The common practice in PyTorch is indeed to use torch.save(model.state_dict(), model_path) to save the model's state dictionary. This approach only saves the learned parameters of the model, not the model architecture itself. While this is often sufficient for many use cases, if you want to save the entire model, including its architecture, you have a few options.

1. Save Entire Model:
You can save the entire model, including its architecture and parameters, using torch.save(model, model_path). This will save the entire model object. However, keep in mind that this approach might be less flexible when it comes to loading the model on a different system or with different code versions.

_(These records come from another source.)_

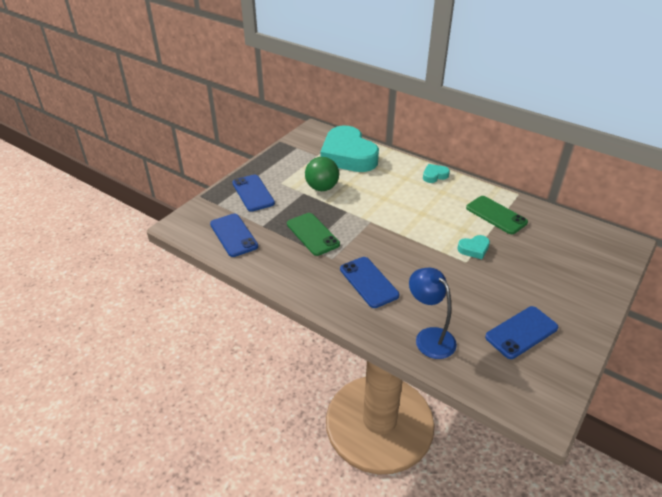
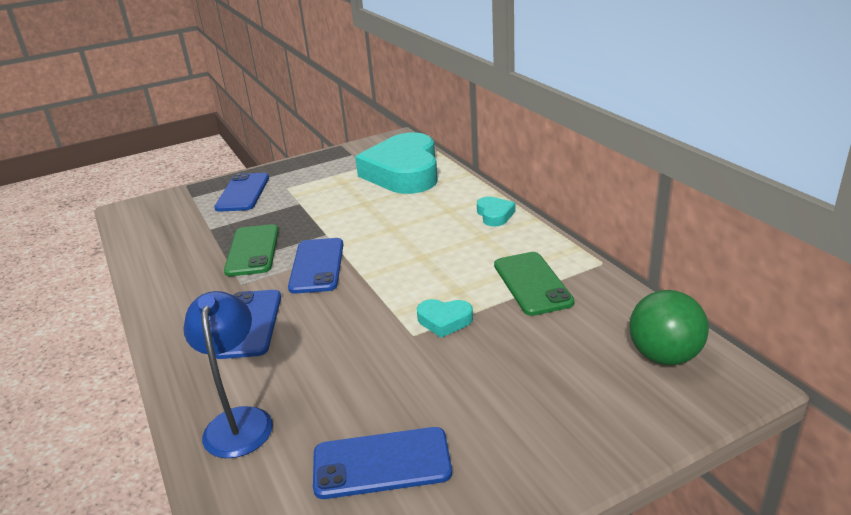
camera: 30 degrees right, 10 degrees down
blue phone [210,214,258,257] -> blue phone moved to [288,238,343,294]
green ball [305,157,339,191] -> green ball moved to [629,290,709,365]
turquoise heart [423,164,450,183] -> turquoise heart turned 75 degrees clockwise [477,196,515,227]

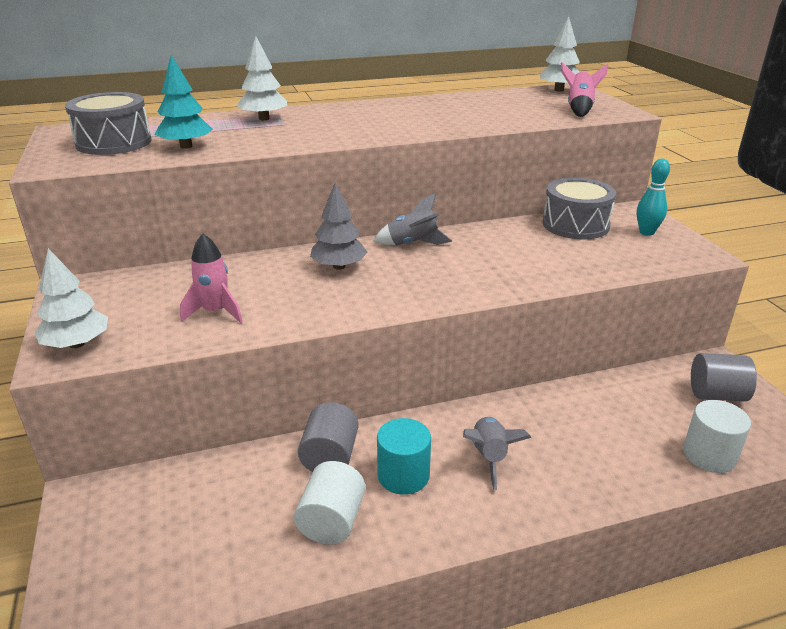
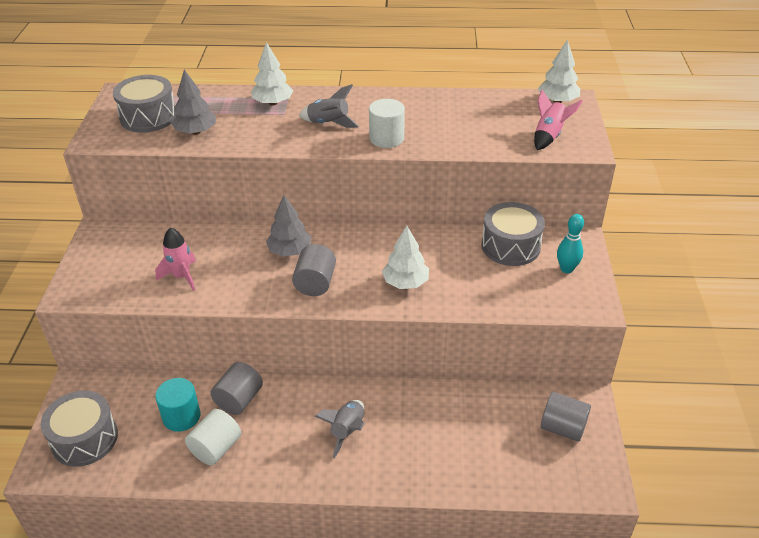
camera: 20 degrees right, 10 degrees up
white tree [34,248,108,348] -> white tree moved to [382,226,429,289]
turquoise tree [155,55,213,149] -> grey tree [171,69,216,135]
grey rocket [374,193,452,245] -> grey rocket moved to [299,84,359,128]
turquoise cylinder [377,418,431,495] -> turquoise cylinder moved to [155,378,201,432]
white cylinder [683,400,751,473] -> white cylinder moved to [369,99,405,148]
none -> grey drum [41,391,118,467]
none -> grey cylinder [292,244,336,296]

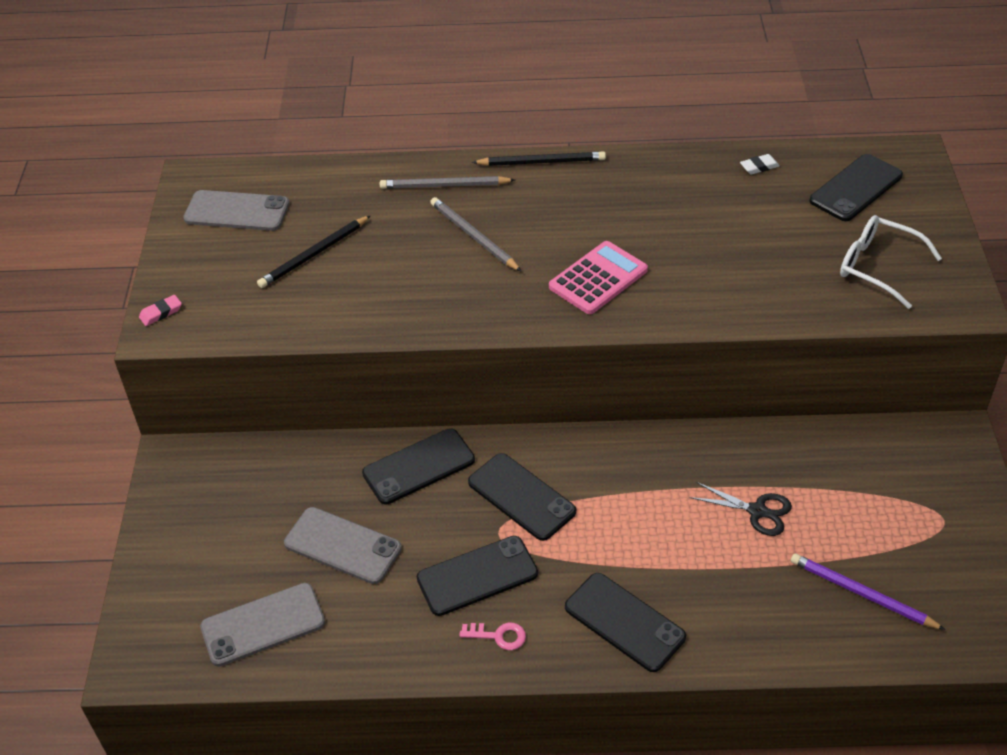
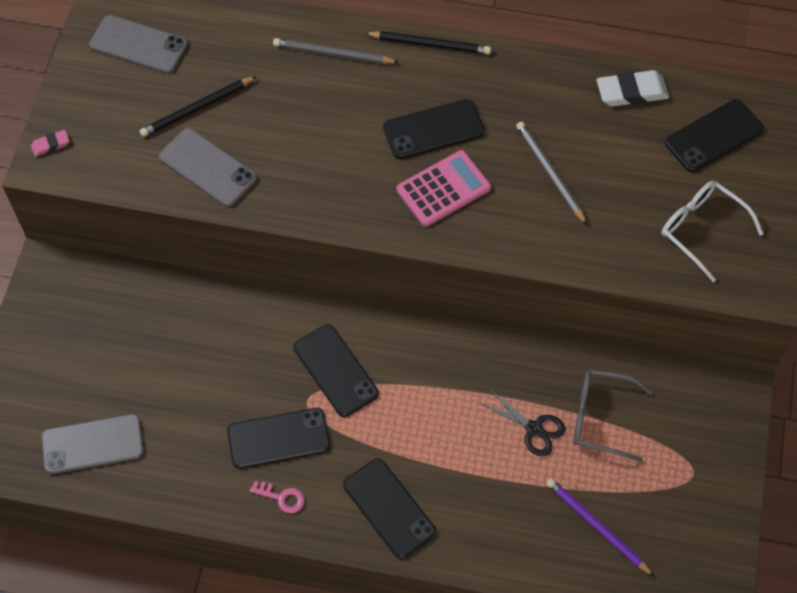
camera: 10 degrees right, 15 degrees up
grey phone [284,507,402,584] -> grey phone moved to [159,128,257,207]
black phone [362,428,475,504] -> black phone moved to [383,99,485,159]
grey pencil [430,197,522,272] -> grey pencil moved to [516,121,587,225]
white eraser [740,154,780,174] -> white eraser [597,70,669,107], size x1.92
none -> grey glasses [573,369,653,462]

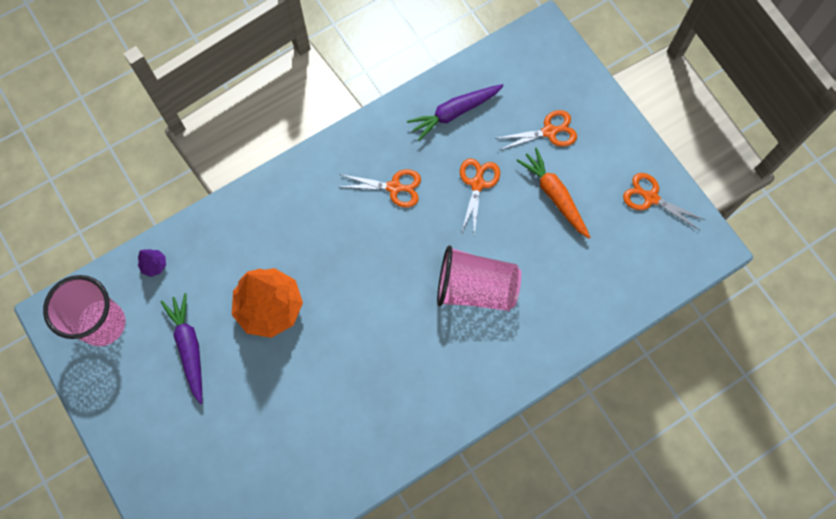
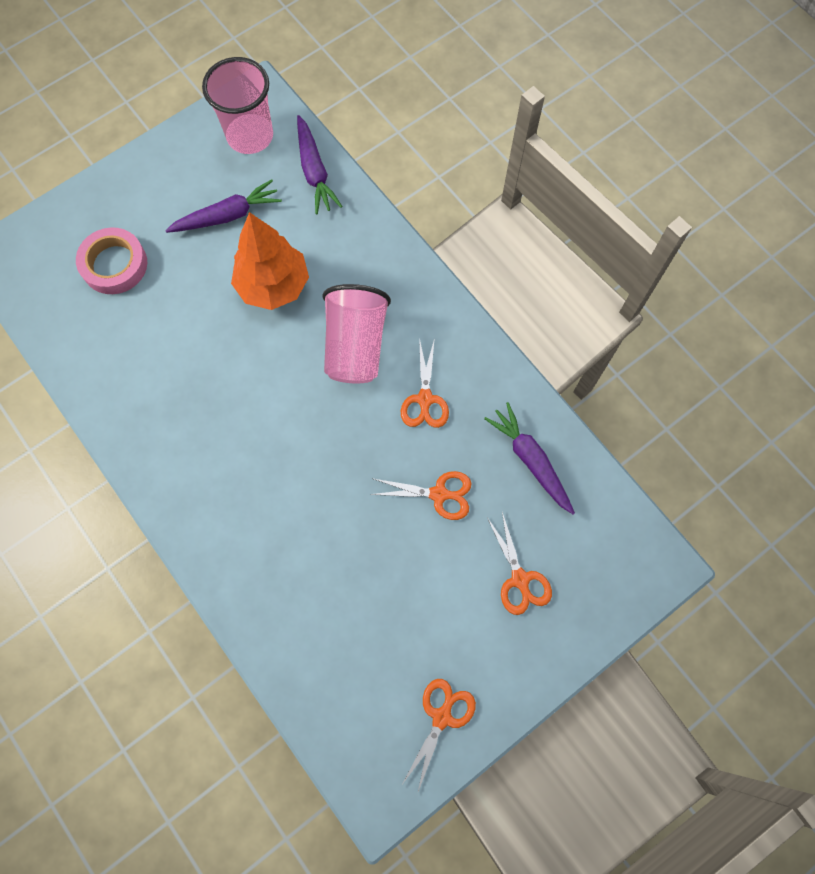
camera: 85 degrees right, 0 degrees up
purple tree [138,249,166,277] -> purple carrot [297,115,342,214]
pink cup [437,245,521,311] -> pink cup moved to [322,284,391,383]
orange carrot [516,147,590,238] -> none
none -> pink tape [76,228,147,294]

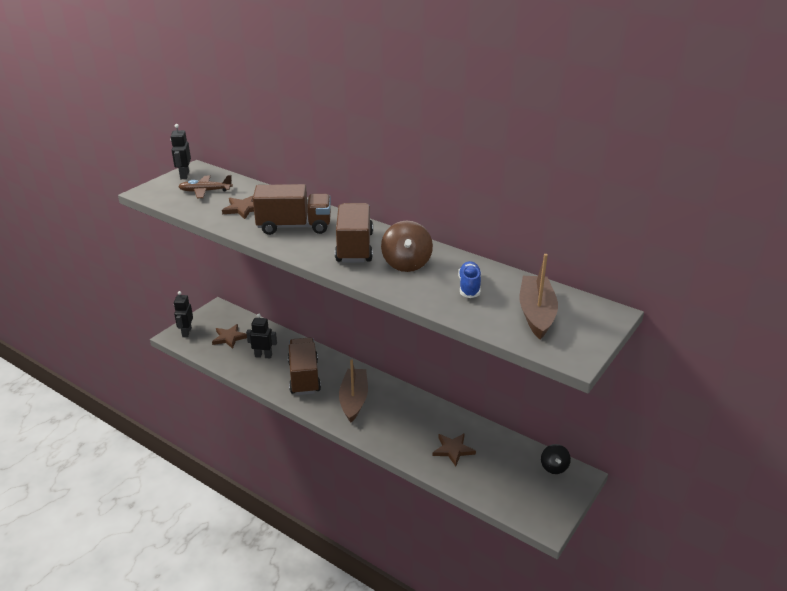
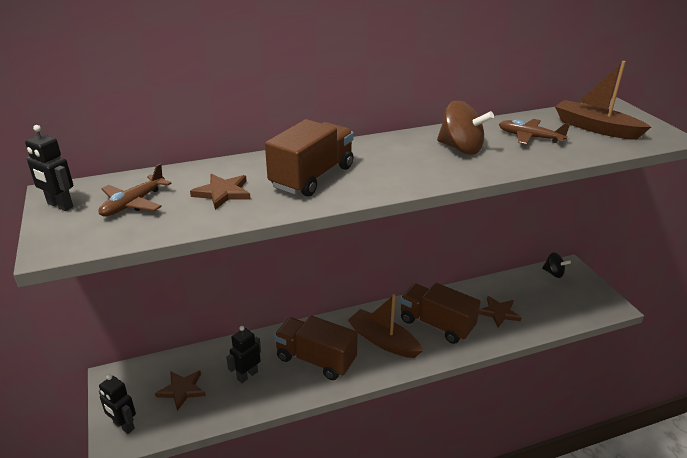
camera: 55 degrees left, 0 degrees up
brown truck [335,203,373,263] -> brown truck moved to [400,283,481,344]
blue shoe [458,261,481,298] -> brown plane [499,119,570,145]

torch.save(model, model_path)


2. Save Model Architecture and State Dict Separately:
You can save the model architecture and state dictionary separately. This allows you to reconstruct the model by instantiating a new model with the saved architecture and then loading the state dictionary.

### Save model architecture
torch.save(model, model_architecture_path)

### Save model state dictionary
torch.save(model.state_dict(), model_state_dict_path)
Later, to load the model:

### Load model architecture
loaded_model = torch.load(model_architecture_path)

### Instantiate a new model with the same architecture
new_model = YourModelClass(*args, **kwargs)
new_model.load_state_dict(torch.load(model_state_dict_path))
This way, you separate the model's architecture from its learned parameters, providing more flexibility.